Let me start by saying I had very low expectations for The Rundown, starring "The Rock" (real name: Dwayne Douglas Johnson). He plays Beck, a "retrieval expert" with no fear of anyone, but who has an aversion to guns, who happens to want to retire from the strongarm biz in order to open.... a restaurant.

One of the first things to catch my eye was the very brief cameo by Arnold Schwarzenneger, with a pithy comment wherein he passes the action hero torch to Johnson. The next thing to surprise me was how low key Johnson's performance was... it was certainly not nuanced, but I expected a boisterous, WWF-style presentation. Instead he was calm, quiet, and menacing in a "walk quietly and carry a big stick" kind of way. Of course within minutes there is a big fight scene, and let me tell you that this is where this movie excels. Some of the coolest, get-you-fired-up stuff I've seen lately.

I was beginning to worry that I was actually going to like this movie, but alas, eventually Seann William Scott (Stiffler from American Pie) in the role of n'er do well fortune hunter Travis appears on screen, and as things progress, his involvement in the movie is what weakens it.

Beck has to do one final job in order to quit the biz and earn enough seed money to start his restaurant: Find Travis, who is in the Amazon, and bring him back to his (Travis') father in order to meet some payback-type obligation.

Beck makes it down to Brazil, where he meets with Christopher Walken who plays Hatcher, a hard-boiled type paying slave wages to the locals who are mining gold for him. Hatcher runs the town, and demands a cut of everything worth anything.

As usual, Walken excels at the weird/creepy bad guy role. He plays it here kind of tounge-in-cheek, and I enjoyed watching him have fun.

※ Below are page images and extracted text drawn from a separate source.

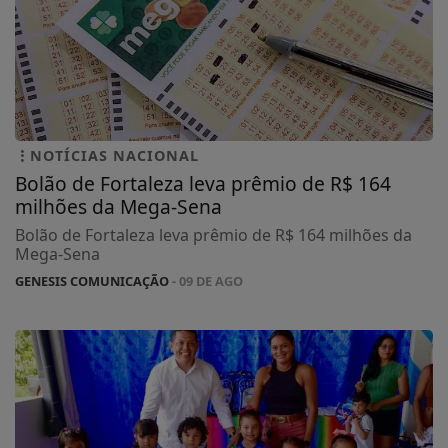
NOTÍCIAS NACIONAL
Bolão de Fortaleza leva prêmio de R$ 164
milhões da Mega-Sena
Bolão de Fortaleza leva prêmio de R$ 164 milhões da
Mega-Sena
GENESIS COMUNICAÇÃO
- 09 DE AGO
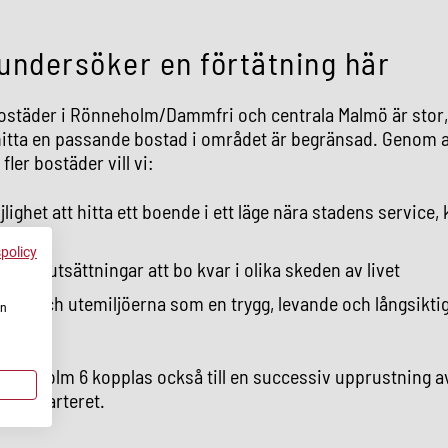
 undersöker en förtätning här
bostäder i Rönneholm/Dammfri och centrala Malmö är stor
hitta en passande bostad i området är begränsad. Genom a
ler bostäder vill vi:
jlighet att hitta ett boende i ett läge nära stadens service, 
ation
spolicy
re förutsättningar att bo kvar i olika skeden av livet
rden och utemiljöerna som en trygg, levande och långsiktig
en
ts
Bornholm 6 kopplas också till en successiv upprustning a
 i kvarteret.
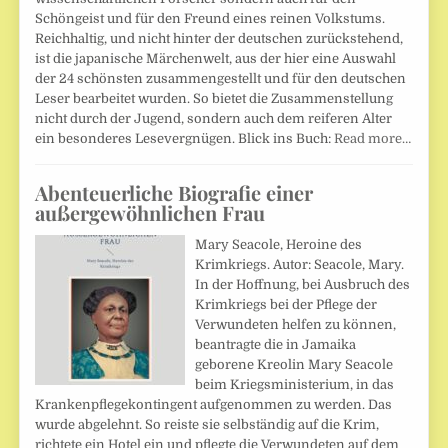
Schöngeist und für den Freund eines reinen Volkstums.
Reichhaltig, und nicht hinter der deutschen zurückstehend,
ist die japanische Märchenwelt, aus der hier eine Auswahl
der 24 schönsten zusammengestellt und für den deutschen
Leser bearbeitet wurden. So bietet die Zusammenstellung
nicht durch der Jugend, sondern auch dem reiferen Alter
ein besonderes Lesevergnügen. Blick ins Buch:
Read more…
Abenteuerliche Biografie einer
außergewöhnlichen Frau
Mary Seacole, Heroine des
Krimkriegs. Autor: Seacole, Mary.
In der Hoffnung, bei Ausbruch des
Krimkriegs bei der Pflege der
Verwundeten helfen zu können,
beantragte die in Jamaika
geborene Kreolin Mary Seacole
beim Kriegsministerium, in das
Krankenpflegekontingent aufgenommen zu werden. Das
wurde abgelehnt. So reiste sie selbständig auf die Krim,
richtete ein Hotel ein und pflegte die Verwundeten auf dem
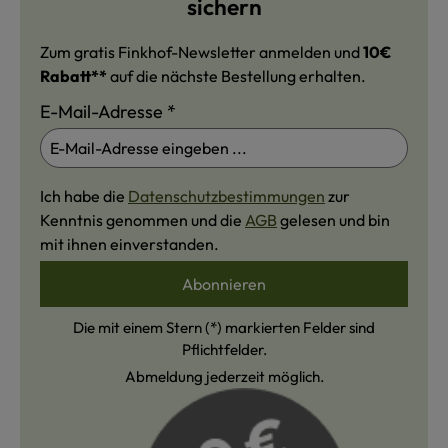
sichern
Zum gratis Finkhof-Newsletter anmelden und
10€
Rabatt**
auf die nächste Bestellung erhalten.
E-Mail-Adresse
*
Ich habe die
Datenschutzbestimmungen
zur
Kenntnis genommen und die
AGB
gelesen und bin
mit ihnen einverstanden.
Abonnieren
Die mit einem Stern (*) markierten Felder sind
Pflichtfelder.
Abmeldung jederzeit möglich.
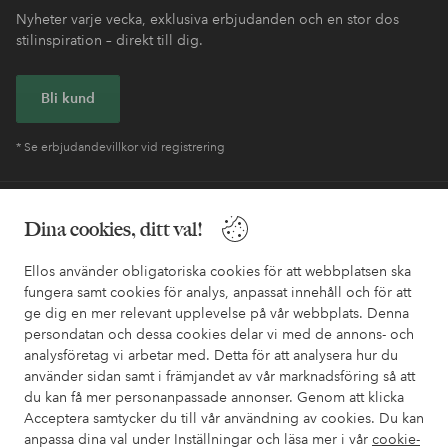
Nyheter varje vecka, exklusiva erbjudanden och en stor dos
stilinspiration – direkt till dig.
Bli kund
* Se erbjudandevillkor vid registrering
Behöver du hjälp?
Dina cookies, ditt val!
I vår FAQ hittar du svaren på de vanligaste frågorna. Här finns
Ellos använder obligatoriska cookies för att webbplatsen ska
också information om hur du enklast kontaktar oss.
fungera samt cookies för analys, anpassat innehåll och för att
ge dig en mer relevant upplevelse på vår webbplats. Denna
Kundservice
Beställning
Betalsätt
Leveran
persondatan och dessa cookies delar vi med de annons- och
analysföretag vi arbetar med. Detta för att analysera hur du
använder sidan samt i främjandet av vår marknadsföring så att
du kan få mer personanpassade annonser. Genom att klicka
Mina sidor
Acceptera samtycker du till vår användning av cookies. Du kan
anpassa dina val under Inställningar och läsa mer i vår
cookie-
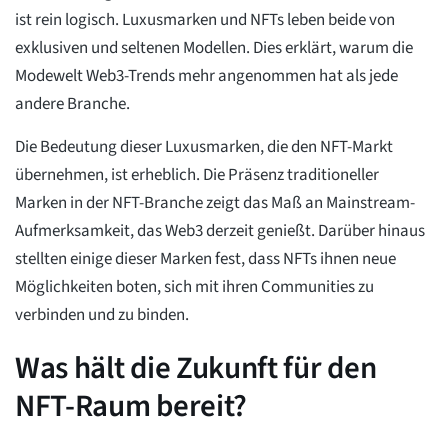
ist rein logisch. Luxusmarken und NFTs leben beide von
exklusiven und seltenen Modellen. Dies erklärt, warum die
Modewelt Web3-Trends mehr angenommen hat als jede
andere Branche.
Die Bedeutung dieser Luxusmarken, die den NFT-Markt
übernehmen, ist erheblich. Die Präsenz traditioneller
Marken in der NFT-Branche zeigt das Maß an Mainstream-
Aufmerksamkeit, das Web3 derzeit genießt. Darüber hinaus
stellten einige dieser Marken fest, dass NFTs ihnen neue
Möglichkeiten boten, sich mit ihren Communities zu
verbinden und zu binden.
Was hält die Zukunft für den
NFT-Raum bereit?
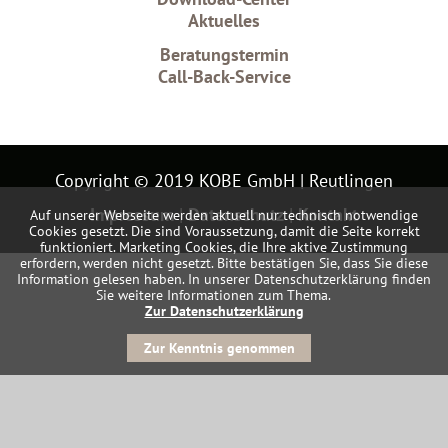
Aktuelles
Beratungstermin
Call-Back-Service
Copyright © 2019 KOBE GmbH | Reutlingen
Impressum
|
Datenschutz
|
Kontakt
Auf unserer Webseite werden aktuell nur technisch notwendige
Cookies gesetzt. Die sind Voraussetzung, damit die Seite korrekt
funktioniert. Marketing Cookies, die Ihre aktive Zustimmung
erfordern, werden nicht gesetzt. Bitte bestätigen Sie, dass Sie diese
Information gelesen haben. In unserer Datenschutzerklärung finden
Sie weitere Informationen zum Thema.
Zur Datenschutzerklärung
Zur Kenntnis genommen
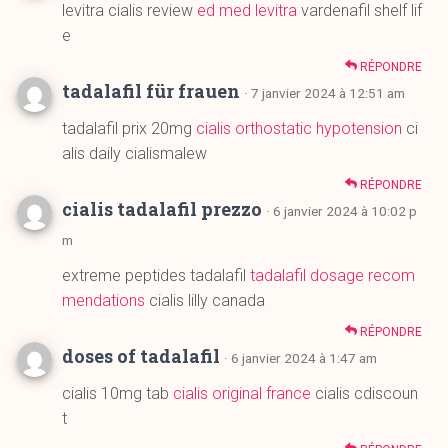
tadalafil prix 20mg
cialis orthostatic hypotension
ci
alis daily cialismalew
RÉPONDRE
cialis tadalafil prezzo
· 6 janvier 2024 à 10:02 p
m
extreme peptides tadalafil
tadalafil dosage recom
mendations
cialis lilly canada
RÉPONDRE
doses of tadalafil
· 6 janvier 2024 à 1:47 am
cialis 10mg tab
cialis original france
cialis cdiscoun
t
RÉPONDRE
cvs otc viagra
· 5 janvier 2024 à 11:54 pm
herbal viagra facts
viagra xname
viagra cos è
RÉPONDRE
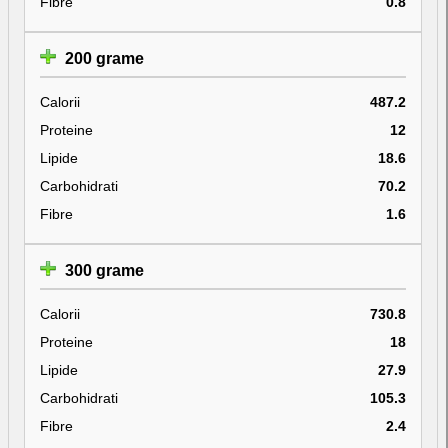
Fibre
0.8
200 grame
Calorii
487.2
Proteine
12
Lipide
18.6
Carbohidrati
70.2
Fibre
1.6
300 grame
Calorii
730.8
Proteine
18
Lipide
27.9
Carbohidrati
105.3
Fibre
2.4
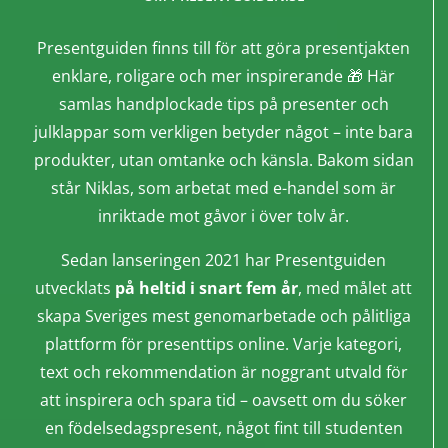
Presentguiden finns till för att göra presentjakten
enklare, roligare och mer inspirerande 🎁 Här
samlas handplockade tips på presenter och
julklappar som verkligen betyder något – inte bara
produkter, utan omtanke och känsla. Bakom sidan
står Niklas, som arbetat med e-handel som är
inriktade mot gåvor i över tolv år.
Sedan lanseringen 2021 har Presentguiden
utvecklats
på heltid i snart fem år
, med målet att
skapa Sveriges mest genomarbetade och pålitliga
plattform för presenttips online. Varje kategori,
text och rekommendation är noggrant utvald för
att inspirera och spara tid – oavsett om du söker
en födelsedagspresent, något fint till studenten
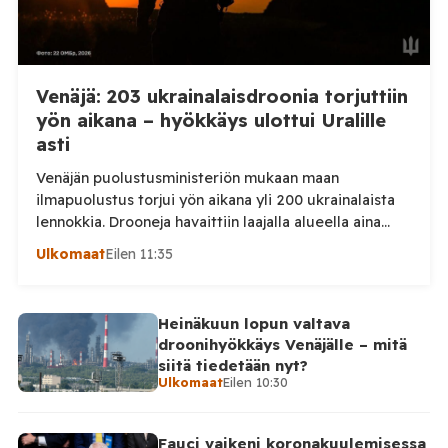
Venäjä: 203 ukrainalaisdroonia torjuttiin
yön aikana – hyökkäys ulottui Uralille
asti
Venäjän puolustusministeriön mukaan maan
ilmapuolustus torjui yön aikana yli 200 ukrainalaista
lennokkia. Drooneja havaittiin laajalla alueella aina
Uralille asti. Venäjän puolustusministeriön virallisen
Ulkomaat
Eilen 11:35
ilmoituksen mukaan ilmapuolustus sieppasi ja tuhosi
yhteensä 203 ukrainalaista kiinteäsiipistä
miehittämätöntä ilma-alusta torstai-illan 6. elokuuta
Heinäkuun lopun valtava
ja perjantaiaamun 7. elokuuta välisenä aikana.
droonihyökkäys Venäjälle – mitä
Ministeriön ilmoitus koskee aikaväliä kello 20–08
siitä tiedetään nyt?
Moskovan aikaa. Ministeriön mukaan drooneja
Ulkomaat
Eilen 10:30
torjuttiin […]
Fauci vaikeni koronakuulemisessa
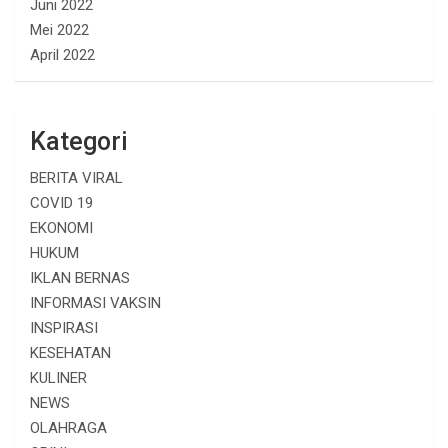
Juni 2022
Mei 2022
April 2022
Kategori
BERITA VIRAL
COVID 19
EKONOMI
HUKUM
IKLAN BERNAS
INFORMASI VAKSIN
INSPIRASI
KESEHATAN
KULINER
NEWS
OLAHRAGA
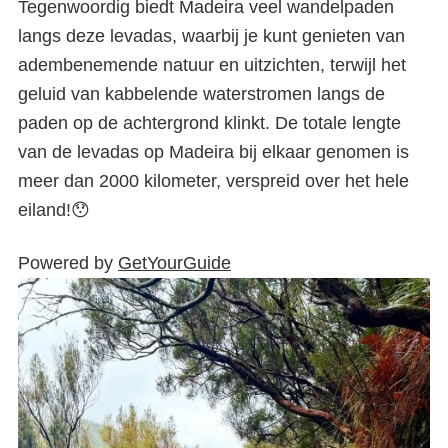
Tegenwoordig biedt Madeira veel wandelpaden
langs deze levadas, waarbij je kunt genieten van
adembenemende natuur en uitzichten, terwijl het
geluid van kabbelende waterstromen langs de
paden op de achtergrond klinkt. De totale lengte
van de levadas op Madeira bij elkaar genomen is
meer dan 2000 kilometer, verspreid over het hele
eiland!😯
Powered by
GetYourGuide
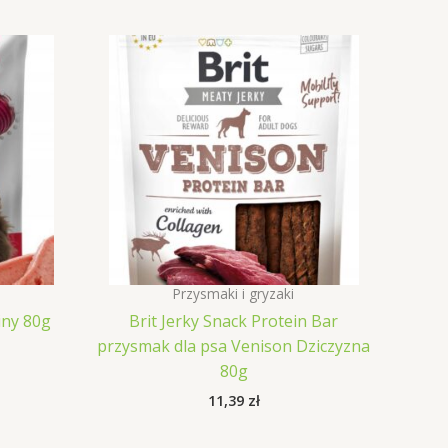
Przysmaki i gryzaki
ciny 80g
Brit Jerky Snack Protein Bar
przysmak dla psa Venison Dziczyzna
80g
11,39
zł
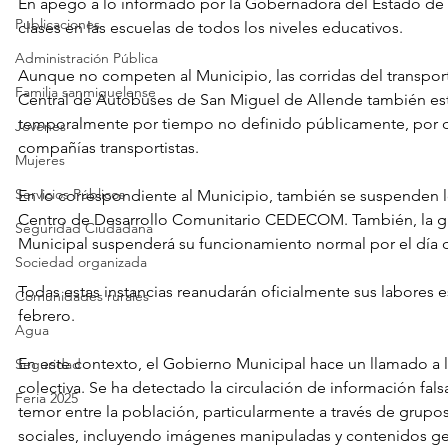
En apego a lo informado por la Gobernadora del Estado de 
Publicaciones
clases en las escuelas de todos los niveles educativos.
Administración Pública
Aunque no competen al Municipio, las corridas del transpor
Familia sanmiguelense
Central de Autobuses de San Miguel de Allende también es
temporalmente por tiempo no definido públicamente, por de
Jóvenes
compañías transportistas.
Mujeres
Servicios Públicos
En lo correspondiente al Municipio, también se suspenden los
Centro de Desarrollo Comunitario CEDECOM. También, la gu
Seguridad Ciudadana
Municipal suspenderá su funcionamiento normal por el día
Sociedad organizada
Todas estas instancias reanudarán oficialmente sus labores e
Comunidades rurales
febrero.
Agua
En este contexto, el Gobierno Municipal hace un llamado a l
Seguridad
colectiva. Se ha detectado la circulación de información fal
Feria 2025
temor entre la población, particularmente a través de grup
sociales, incluyendo imágenes manipuladas y contenidos g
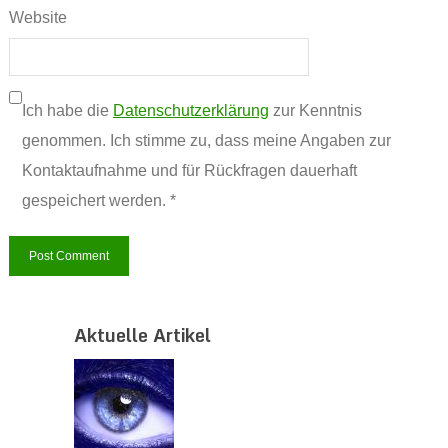
Website
Ich habe die
Datenschutzerklärung
zur Kenntnis
genommen. Ich stimme zu, dass meine Angaben zur
Kontaktaufnahme und für Rückfragen dauerhaft
gespeichert werden. *
Aktuelle Artikel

Travis claims to know where a rare gold idol (El Gato) worth millions can be found, but Beck doesn't want to hear any of it. A street-smart local bar owner, Marianna (played by Rosario Dawson) leverages her way into the deal, complications ensue, Beck must compromise and go after the idol after all, and Hatcher ends up on their tail.

It's all extremely predictable, but if director Peter Berg had stuck to making this an early Ahnuld-type straight action movie, this would have been a great popcorn flick. Johnson plays Beck with a coolness that makes me want to see the character come back in another movie, and where this movie rocks is during the fight and action sequences. Unfortunately Berg (or the powers-that-be) decided that this should be an action-comedy, and the scenes where this film tries to be funny (with the exception of one jungle scene towards the end) falls totally flat. And even in that scene it's "The Rock" who gets the laugh, not Scott.

It wouldn't be difficult to cut out the ha-ha stuff without affecting the overall film, and it would be a better movie for it. Rent it, skip most of the walk through the jungle stuff with just The Rock and Scott, and you may actually enjoy it.